═══ THE DATA ═══

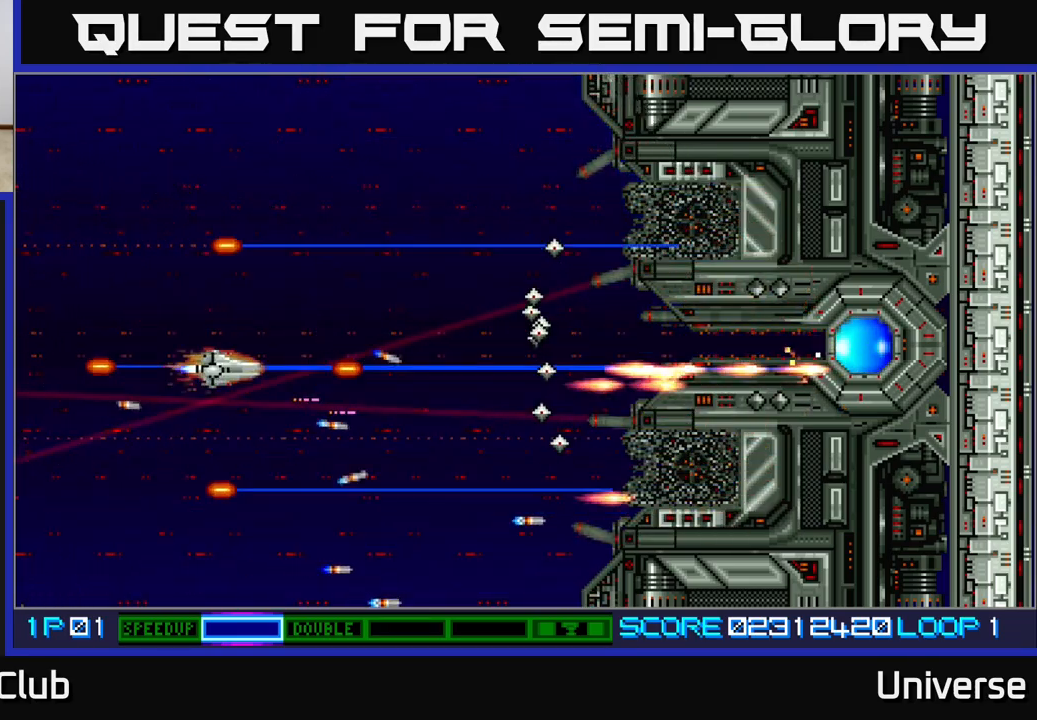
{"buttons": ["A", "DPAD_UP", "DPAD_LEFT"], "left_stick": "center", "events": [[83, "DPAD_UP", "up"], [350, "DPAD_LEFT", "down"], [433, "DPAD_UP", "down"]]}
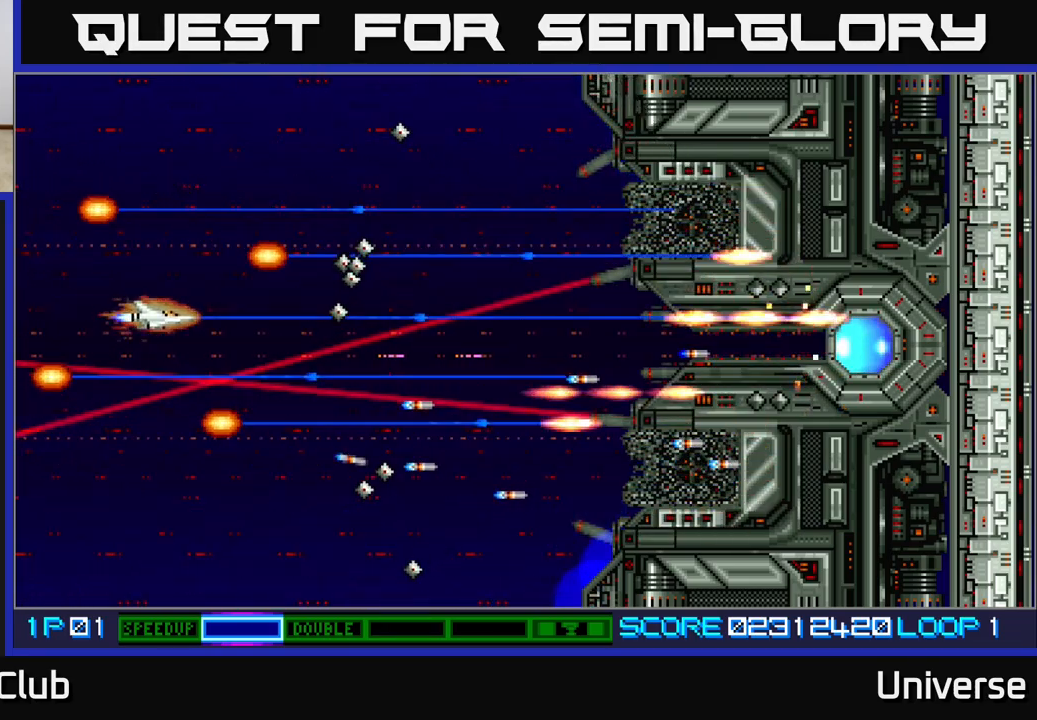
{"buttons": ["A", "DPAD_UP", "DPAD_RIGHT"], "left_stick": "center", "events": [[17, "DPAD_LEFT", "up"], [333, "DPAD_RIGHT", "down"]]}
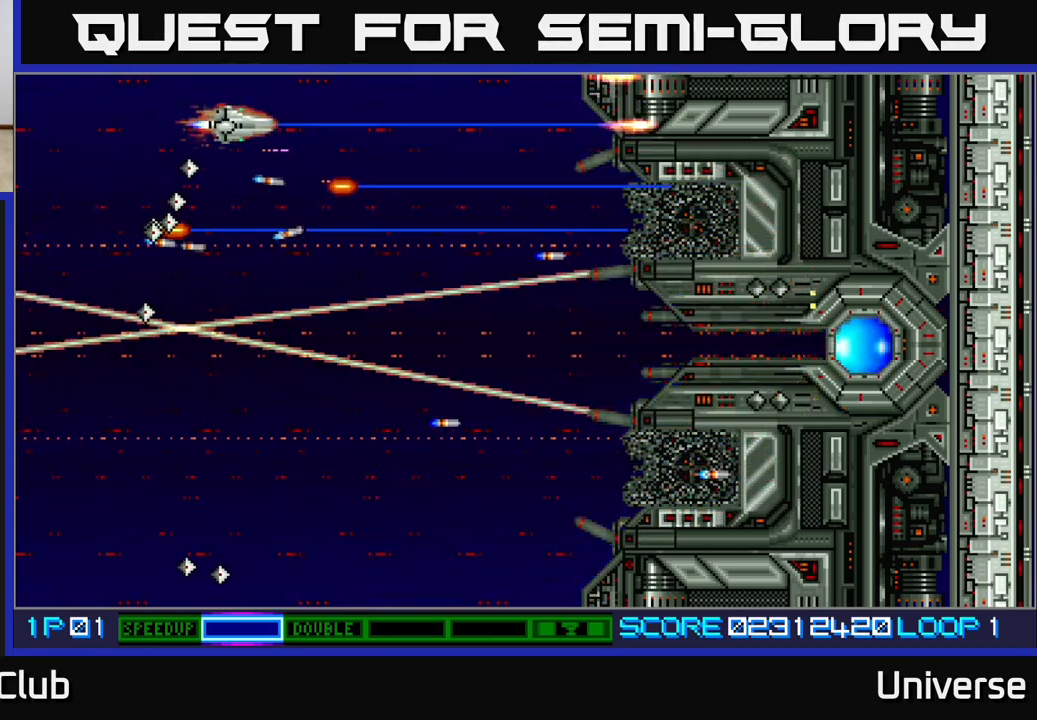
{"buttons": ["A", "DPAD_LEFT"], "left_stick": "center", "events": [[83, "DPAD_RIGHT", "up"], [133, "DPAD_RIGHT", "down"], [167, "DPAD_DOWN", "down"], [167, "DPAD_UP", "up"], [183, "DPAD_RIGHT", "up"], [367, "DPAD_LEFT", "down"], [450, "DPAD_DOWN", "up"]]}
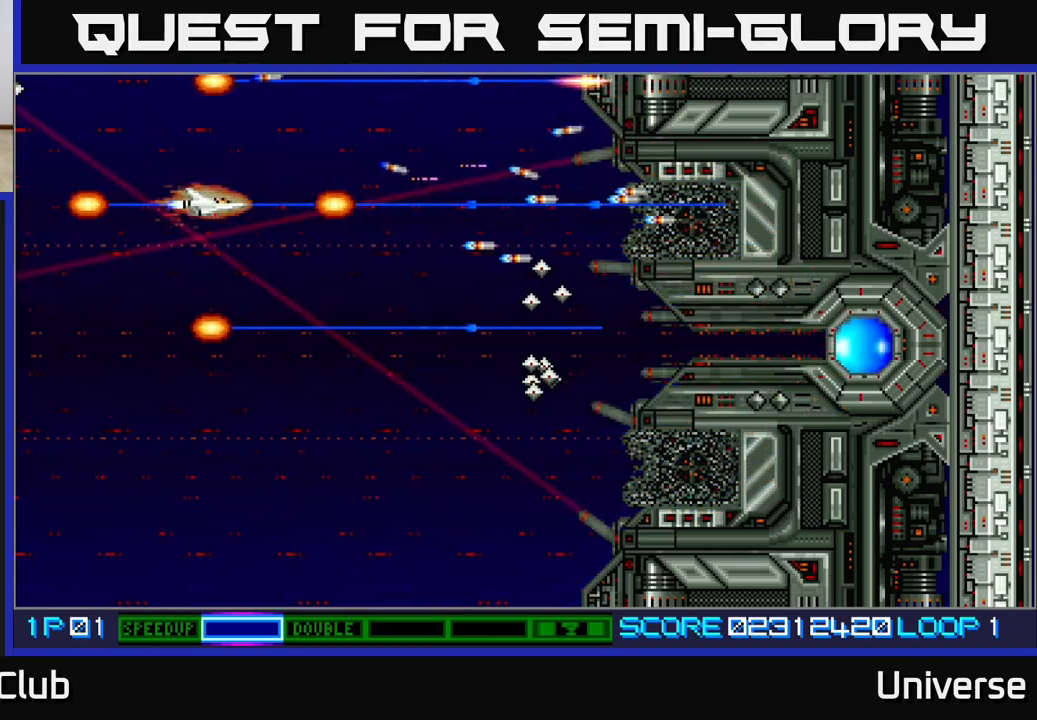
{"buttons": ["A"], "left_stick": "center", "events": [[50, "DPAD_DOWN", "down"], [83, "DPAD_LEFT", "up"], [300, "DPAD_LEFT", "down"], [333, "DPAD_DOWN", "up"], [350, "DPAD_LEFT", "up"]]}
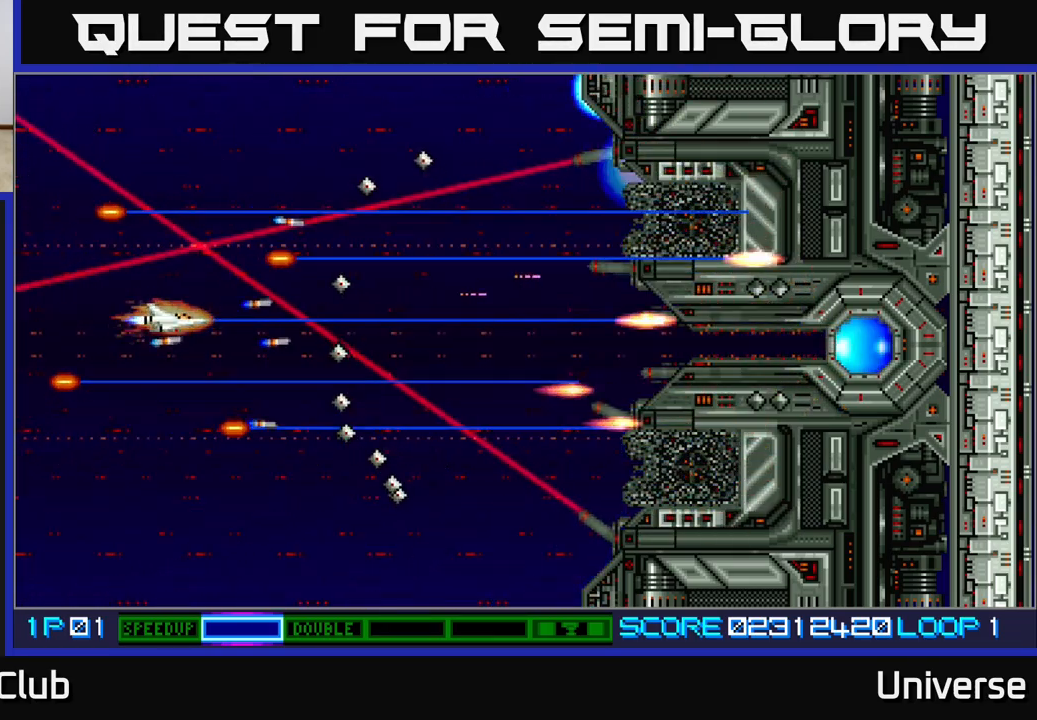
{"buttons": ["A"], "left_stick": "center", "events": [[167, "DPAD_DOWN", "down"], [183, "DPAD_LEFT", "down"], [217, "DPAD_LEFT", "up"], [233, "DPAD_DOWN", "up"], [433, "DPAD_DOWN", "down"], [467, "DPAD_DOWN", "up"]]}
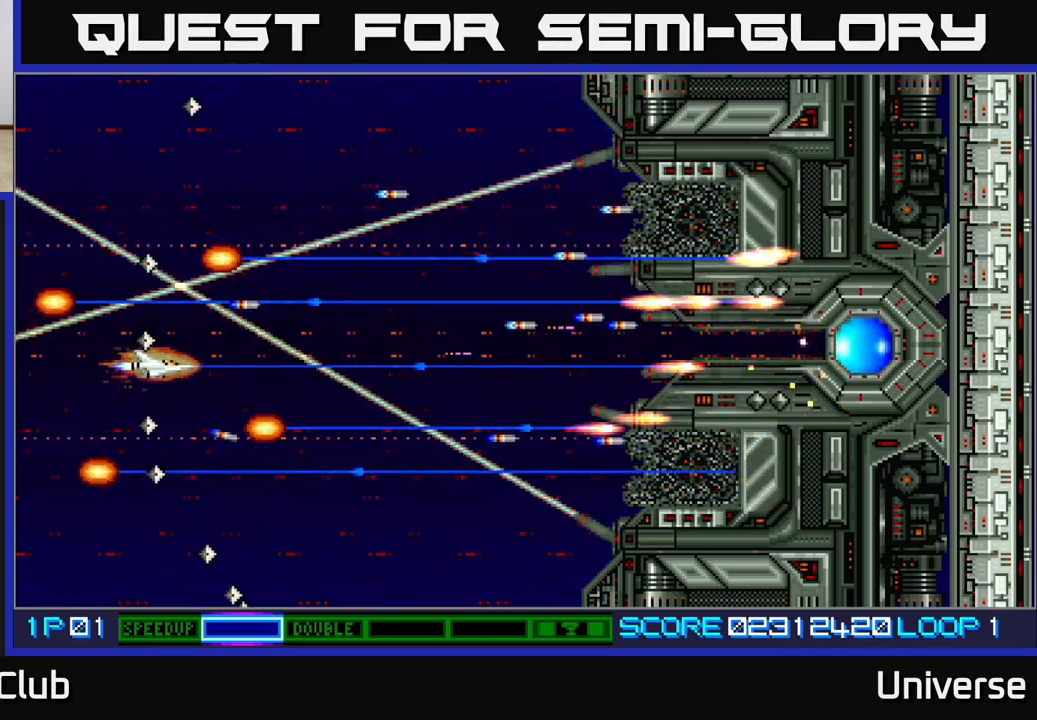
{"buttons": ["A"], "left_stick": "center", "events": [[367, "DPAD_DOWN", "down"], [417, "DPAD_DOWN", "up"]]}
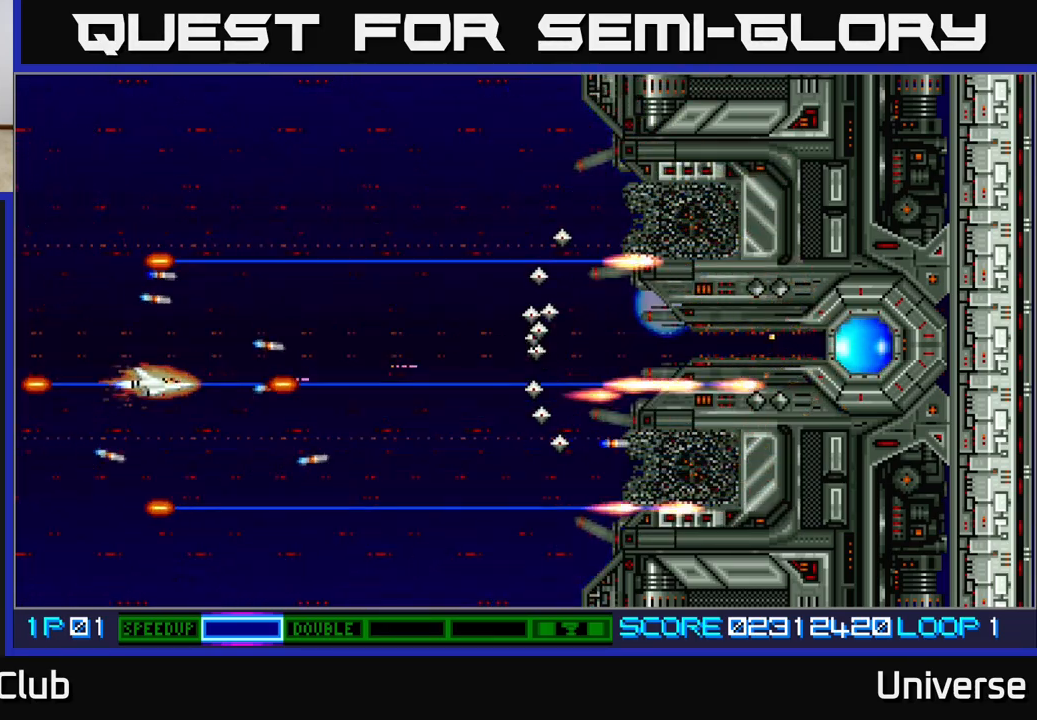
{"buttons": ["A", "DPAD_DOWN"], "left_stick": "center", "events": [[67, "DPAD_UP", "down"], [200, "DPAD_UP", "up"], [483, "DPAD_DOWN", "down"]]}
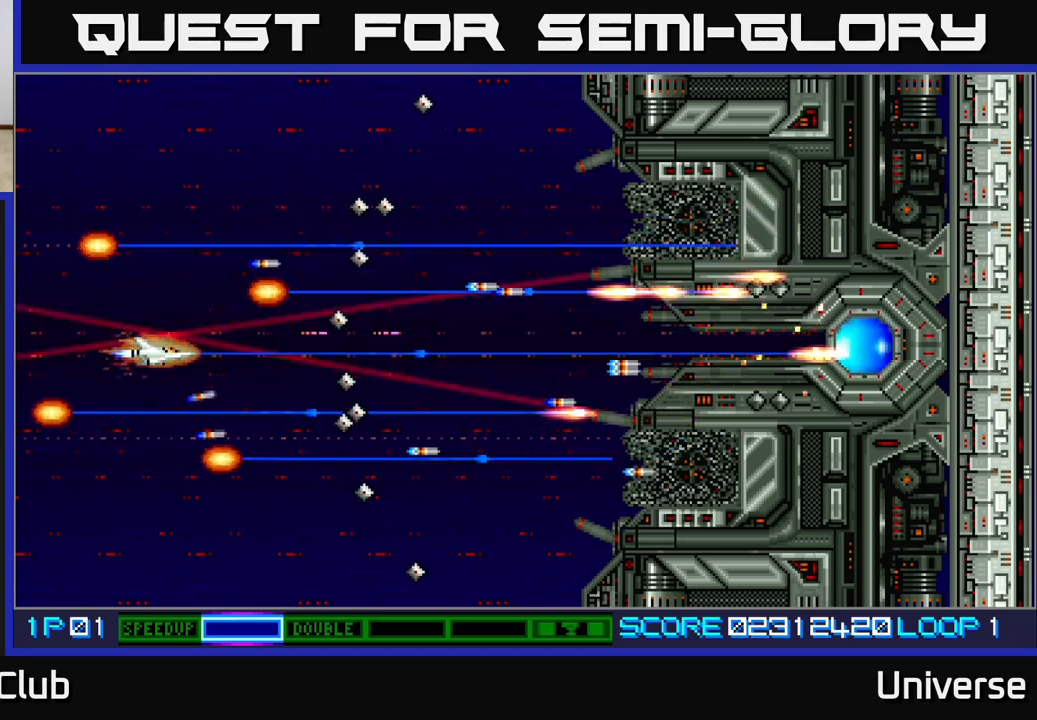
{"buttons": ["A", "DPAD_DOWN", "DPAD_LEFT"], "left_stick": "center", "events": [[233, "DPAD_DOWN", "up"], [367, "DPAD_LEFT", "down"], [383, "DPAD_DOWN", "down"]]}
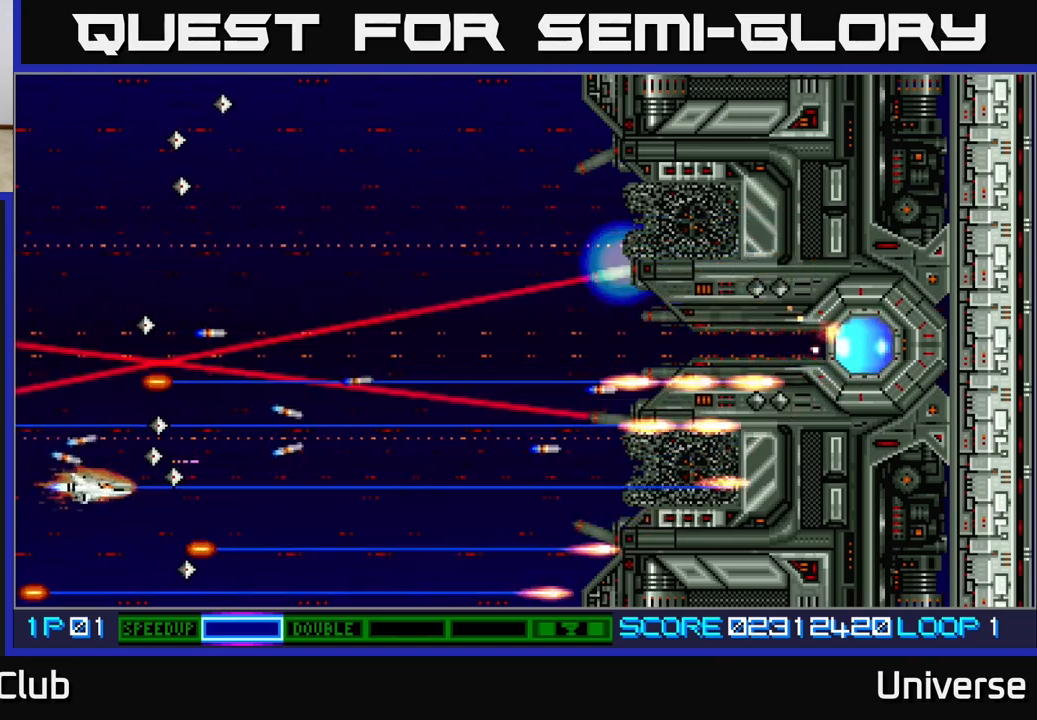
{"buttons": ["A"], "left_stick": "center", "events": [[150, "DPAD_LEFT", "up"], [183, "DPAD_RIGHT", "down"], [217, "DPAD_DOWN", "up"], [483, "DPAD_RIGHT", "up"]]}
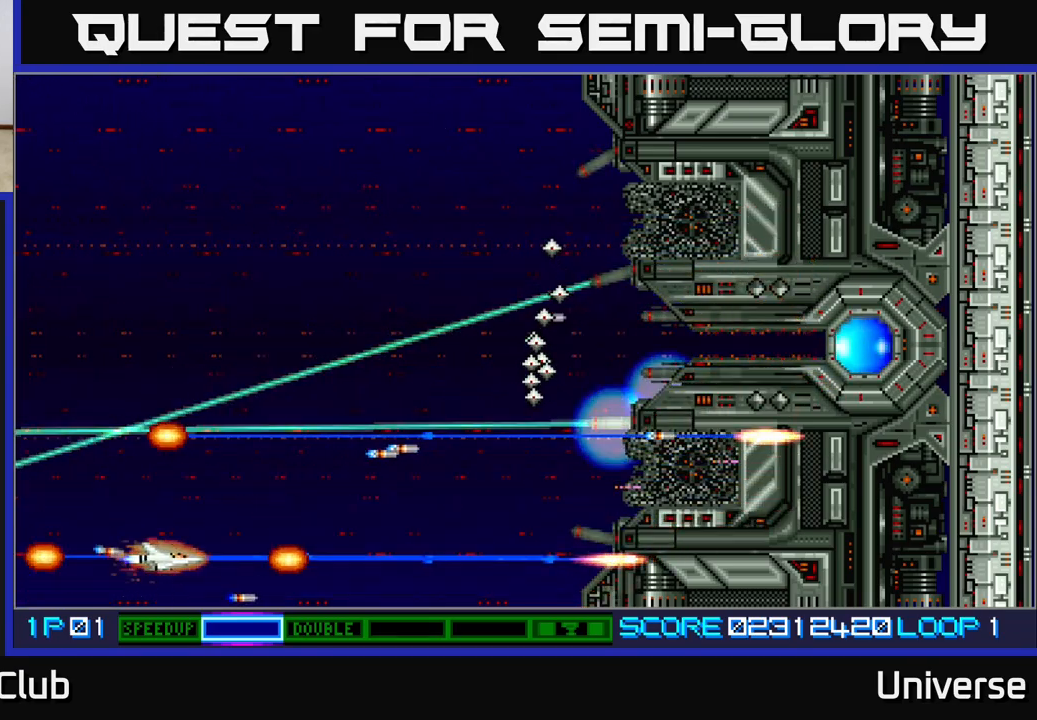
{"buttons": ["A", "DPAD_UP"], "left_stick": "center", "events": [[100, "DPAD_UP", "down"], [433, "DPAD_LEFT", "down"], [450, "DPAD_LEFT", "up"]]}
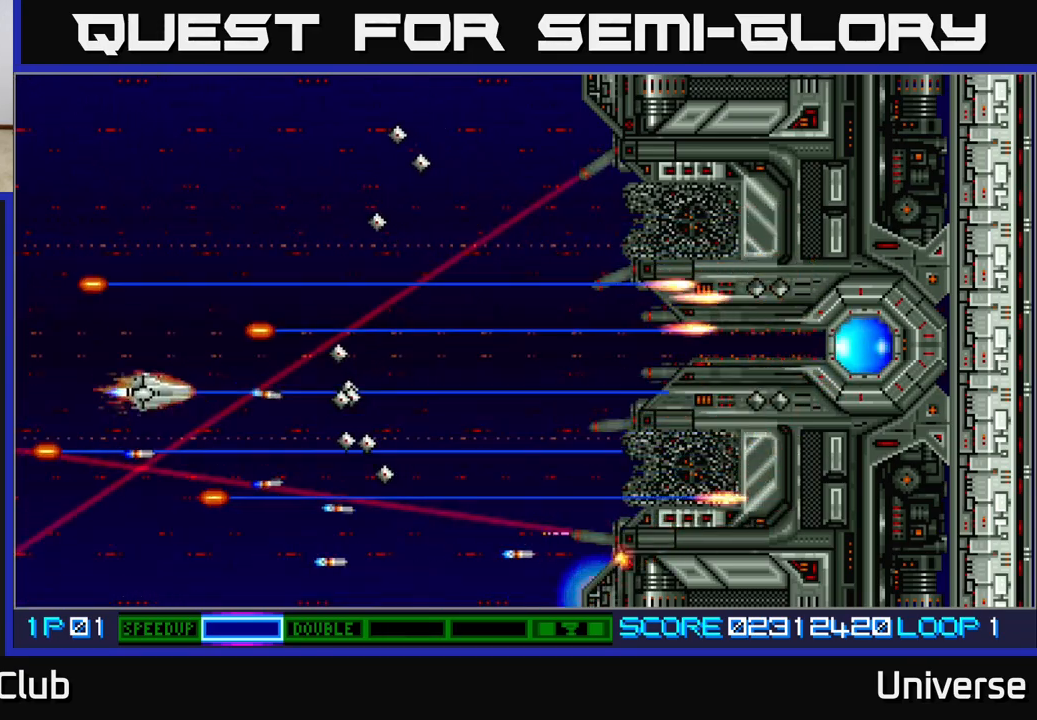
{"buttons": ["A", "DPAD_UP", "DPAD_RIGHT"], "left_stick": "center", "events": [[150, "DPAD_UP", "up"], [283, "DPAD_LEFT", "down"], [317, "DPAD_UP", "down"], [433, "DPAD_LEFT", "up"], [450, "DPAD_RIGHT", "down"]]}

═══

TASK TO COMPLETE: Your job is to repeat every entry exactly, keeping all pictures out of the copy.

ANSWER TO THIS EXERCISE:
{"buttons": ["A", "DPAD_UP", "DPAD_LEFT"], "left_stick": "center", "events": [[83, "DPAD_UP", "up"], [350, "DPAD_LEFT", "down"], [433, "DPAD_UP", "down"]]}
{"buttons": ["A", "DPAD_UP", "DPAD_RIGHT"], "left_stick": "center", "events": [[17, "DPAD_LEFT", "up"], [333, "DPAD_RIGHT", "down"]]}
{"buttons": ["A", "DPAD_LEFT"], "left_stick": "center", "events": [[83, "DPAD_RIGHT", "up"], [133, "DPAD_RIGHT", "down"], [167, "DPAD_DOWN", "down"], [167, "DPAD_UP", "up"], [183, "DPAD_RIGHT", "up"], [367, "DPAD_LEFT", "down"], [450, "DPAD_DOWN", "up"]]}
{"buttons": ["A"], "left_stick": "center", "events": [[50, "DPAD_DOWN", "down"], [83, "DPAD_LEFT", "up"], [300, "DPAD_LEFT", "down"], [333, "DPAD_DOWN", "up"], [350, "DPAD_LEFT", "up"]]}
{"buttons": ["A"], "left_stick": "center", "events": [[167, "DPAD_DOWN", "down"], [183, "DPAD_LEFT", "down"], [217, "DPAD_LEFT", "up"], [233, "DPAD_DOWN", "up"], [433, "DPAD_DOWN", "down"], [467, "DPAD_DOWN", "up"]]}
{"buttons": ["A"], "left_stick": "center", "events": [[367, "DPAD_DOWN", "down"], [417, "DPAD_DOWN", "up"]]}
{"buttons": ["A", "DPAD_DOWN"], "left_stick": "center", "events": [[67, "DPAD_UP", "down"], [200, "DPAD_UP", "up"], [483, "DPAD_DOWN", "down"]]}
{"buttons": ["A", "DPAD_DOWN", "DPAD_LEFT"], "left_stick": "center", "events": [[233, "DPAD_DOWN", "up"], [367, "DPAD_LEFT", "down"], [383, "DPAD_DOWN", "down"]]}
{"buttons": ["A"], "left_stick": "center", "events": [[150, "DPAD_LEFT", "up"], [183, "DPAD_RIGHT", "down"], [217, "DPAD_DOWN", "up"], [483, "DPAD_RIGHT", "up"]]}
{"buttons": ["A", "DPAD_UP"], "left_stick": "center", "events": [[100, "DPAD_UP", "down"], [433, "DPAD_LEFT", "down"], [450, "DPAD_LEFT", "up"]]}
{"buttons": ["A", "DPAD_UP", "DPAD_RIGHT"], "left_stick": "center", "events": [[150, "DPAD_UP", "up"], [283, "DPAD_LEFT", "down"], [317, "DPAD_UP", "down"], [433, "DPAD_LEFT", "up"], [450, "DPAD_RIGHT", "down"]]}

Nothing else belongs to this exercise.